TASK ITEM:
After locating the line with "buf (d2, x1, x2);", reproduce that line and every one following it exactly, up to the end of the entries.

Collected data entries:
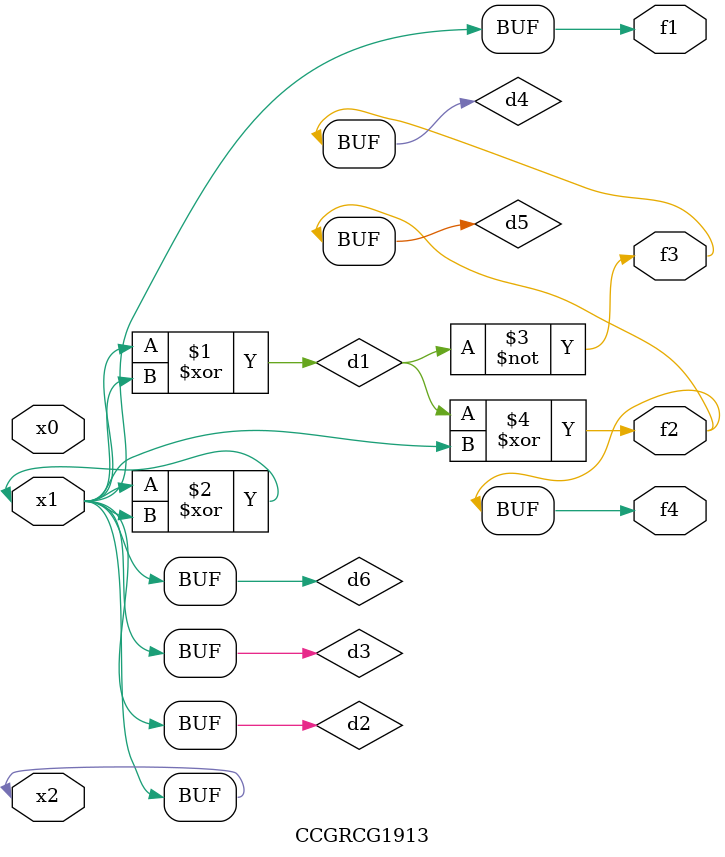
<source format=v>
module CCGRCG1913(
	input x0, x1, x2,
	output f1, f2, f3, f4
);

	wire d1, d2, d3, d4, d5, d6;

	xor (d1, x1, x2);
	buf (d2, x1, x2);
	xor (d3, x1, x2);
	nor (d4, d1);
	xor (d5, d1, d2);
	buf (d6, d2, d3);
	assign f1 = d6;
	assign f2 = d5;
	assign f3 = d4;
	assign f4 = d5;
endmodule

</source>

FINISHED EXERCISE:
	buf (d2, x1, x2);
	xor (d3, x1, x2);
	nor (d4, d1);
	xor (d5, d1, d2);
	buf (d6, d2, d3);
	assign f1 = d6;
	assign f2 = d5;
	assign f3 = d4;
	assign f4 = d5;
endmodule

</source>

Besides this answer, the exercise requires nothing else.